# Aim of the task
Rewrite the data below, changing every "common name" to "vernacular name" and leaving everything else as it is.

# Input
-- -- --
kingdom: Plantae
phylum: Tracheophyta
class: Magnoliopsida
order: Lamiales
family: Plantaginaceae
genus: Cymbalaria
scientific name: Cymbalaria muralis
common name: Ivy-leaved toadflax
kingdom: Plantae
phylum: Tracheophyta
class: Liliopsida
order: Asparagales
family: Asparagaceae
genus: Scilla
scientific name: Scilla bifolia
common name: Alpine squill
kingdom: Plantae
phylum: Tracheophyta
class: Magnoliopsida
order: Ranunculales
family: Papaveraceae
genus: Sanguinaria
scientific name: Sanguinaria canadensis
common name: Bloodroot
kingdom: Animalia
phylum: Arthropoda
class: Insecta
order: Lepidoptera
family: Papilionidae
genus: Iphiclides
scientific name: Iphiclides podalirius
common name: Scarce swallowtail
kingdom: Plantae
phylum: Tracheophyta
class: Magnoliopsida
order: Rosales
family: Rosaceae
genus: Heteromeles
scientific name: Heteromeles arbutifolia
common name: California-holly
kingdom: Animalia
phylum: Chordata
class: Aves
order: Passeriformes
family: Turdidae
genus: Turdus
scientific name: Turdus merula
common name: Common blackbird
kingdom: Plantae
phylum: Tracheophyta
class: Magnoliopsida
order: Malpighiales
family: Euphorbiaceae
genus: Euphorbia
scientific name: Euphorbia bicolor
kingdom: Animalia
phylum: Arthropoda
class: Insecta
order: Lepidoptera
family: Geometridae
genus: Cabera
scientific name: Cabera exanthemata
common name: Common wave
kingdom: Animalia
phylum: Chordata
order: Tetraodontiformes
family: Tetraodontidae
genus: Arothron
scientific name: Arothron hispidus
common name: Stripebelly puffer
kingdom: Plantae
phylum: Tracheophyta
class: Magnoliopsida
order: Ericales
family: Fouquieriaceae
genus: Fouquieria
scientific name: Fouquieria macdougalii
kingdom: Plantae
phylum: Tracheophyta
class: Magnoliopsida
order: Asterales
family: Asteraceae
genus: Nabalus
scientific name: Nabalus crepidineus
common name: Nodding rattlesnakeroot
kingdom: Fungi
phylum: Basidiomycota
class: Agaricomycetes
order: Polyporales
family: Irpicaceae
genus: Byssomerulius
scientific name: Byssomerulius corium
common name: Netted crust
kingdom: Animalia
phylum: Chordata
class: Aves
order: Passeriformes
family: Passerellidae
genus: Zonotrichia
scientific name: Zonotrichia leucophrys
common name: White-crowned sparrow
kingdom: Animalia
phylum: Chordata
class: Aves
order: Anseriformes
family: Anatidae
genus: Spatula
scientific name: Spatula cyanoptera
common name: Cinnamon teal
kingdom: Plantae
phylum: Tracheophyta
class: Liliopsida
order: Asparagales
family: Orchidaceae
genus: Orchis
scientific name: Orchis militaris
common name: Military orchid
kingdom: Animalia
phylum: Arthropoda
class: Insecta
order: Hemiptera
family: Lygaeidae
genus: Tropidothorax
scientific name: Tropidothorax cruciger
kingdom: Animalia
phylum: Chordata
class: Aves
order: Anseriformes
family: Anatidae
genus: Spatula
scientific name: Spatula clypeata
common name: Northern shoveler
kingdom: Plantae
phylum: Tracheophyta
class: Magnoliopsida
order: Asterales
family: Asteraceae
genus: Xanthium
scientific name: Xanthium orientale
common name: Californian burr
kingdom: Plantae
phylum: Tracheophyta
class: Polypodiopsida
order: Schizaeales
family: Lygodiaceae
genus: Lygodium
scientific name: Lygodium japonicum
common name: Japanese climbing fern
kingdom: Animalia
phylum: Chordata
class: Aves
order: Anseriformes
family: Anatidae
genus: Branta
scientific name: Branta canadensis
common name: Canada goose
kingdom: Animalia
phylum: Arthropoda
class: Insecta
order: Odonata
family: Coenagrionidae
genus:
-- -- --
# Answer to this task
kingdom: Plantae
phylum: Tracheophyta
class: Magnoliopsida
order: Lamiales
family: Plantaginaceae
genus: Cymbalaria
scientific name: Cymbalaria muralis
vernacular name: Ivy-leaved toadflax
kingdom: Plantae
phylum: Tracheophyta
class: Liliopsida
order: Asparagales
family: Asparagaceae
genus: Scilla
scientific name: Scilla bifolia
vernacular name: Alpine squill
kingdom: Plantae
phylum: Tracheophyta
class: Magnoliopsida
order: Ranunculales
family: Papaveraceae
genus: Sanguinaria
scientific name: Sanguinaria canadensis
vernacular name: Bloodroot
kingdom: Animalia
phylum: Arthropoda
class: Insecta
order: Lepidoptera
family: Papilionidae
genus: Iphiclides
scientific name: Iphiclides podalirius
vernacular name: Scarce swallowtail
kingdom: Plantae
phylum: Tracheophyta
class: Magnoliopsida
order: Rosales
family: Rosaceae
genus: Heteromeles
scientific name: Heteromeles arbutifolia
vernacular name: California-holly
kingdom: Animalia
phylum: Chordata
class: Aves
order: Passeriformes
family: Turdidae
genus: Turdus
scientific name: Turdus merula
vernacular name: Common blackbird
kingdom: Plantae
phylum: Tracheophyta
class: Magnoliopsida
order: Malpighiales
family: Euphorbiaceae
genus: Euphorbia
scientific name: Euphorbia bicolor
kingdom: Animalia
phylum: Arthropoda
class: Insecta
order: Lepidoptera
family: Geometridae
genus: Cabera
scientific name: Cabera exanthemata
vernacular name: Common wave
kingdom: Animalia
phylum: Chordata
order: Tetraodontiformes
family: Tetraodontidae
genus: Arothron
scientific name: Arothron hispidus
vernacular name: Stripebelly puffer
kingdom: Plantae
phylum: Tracheophyta
class: Magnoliopsida
order: Ericales
family: Fouquieriaceae
genus: Fouquieria
scientific name: Fouquieria macdougalii
kingdom: Plantae
phylum: Tracheophyta
class: Magnoliopsida
order: Asterales
family: Asteraceae
genus: Nabalus
scientific name: Nabalus crepidineus
vernacular name: Nodding rattlesnakeroot
kingdom: Fungi
phylum: Basidiomycota
class: Agaricomycetes
order: Polyporales
family: Irpicaceae
genus: Byssomerulius
scientific name: Byssomerulius corium
vernacular name: Netted crust
kingdom: Animalia
phylum: Chordata
class: Aves
order: Passeriformes
family: Passerellidae
genus: Zonotrichia
scientific name: Zonotrichia leucophrys
vernacular name: White-crowned sparrow
kingdom: Animalia
phylum: Chordata
class: Aves
order: Anseriformes
family: Anatidae
genus: Spatula
scientific name: Spatula cyanoptera
vernacular name: Cinnamon teal
kingdom: Plantae
phylum: Tracheophyta
class: Liliopsida
order: Asparagales
family: Orchidaceae
genus: Orchis
scientific name: Orchis militaris
vernacular name: Military orchid
kingdom: Animalia
phylum: Arthropoda
class: Insecta
order: Hemiptera
family: Lygaeidae
genus: Tropidothorax
scientific name: Tropidothorax cruciger
kingdom: Animalia
phylum: Chordata
class: Aves
order: Anseriformes
family: Anatidae
genus: Spatula
scientific name: Spatula clypeata
vernacular name: Northern shoveler
kingdom: Plantae
phylum: Tracheophyta
class: Magnoliopsida
order: Asterales
family: Asteraceae
genus: Xanthium
scientific name: Xanthium orientale
vernacular name: Californian burr
kingdom: Plantae
phylum: Tracheophyta
class: Polypodiopsida
order: Schizaeales
family: Lygodiaceae
genus: Lygodium
scientific name: Lygodium japonicum
vernacular name: Japanese climbing fern
kingdom: Animalia
phylum: Chordata
class: Aves
order: Anseriformes
family: Anatidae
genus: Branta
scientific name: Branta canadensis
vernacular name: Canada goose
kingdom: Animalia
phylum: Arthropoda
class: Insecta
order: Odonata
family: Coenagrionidae
genus:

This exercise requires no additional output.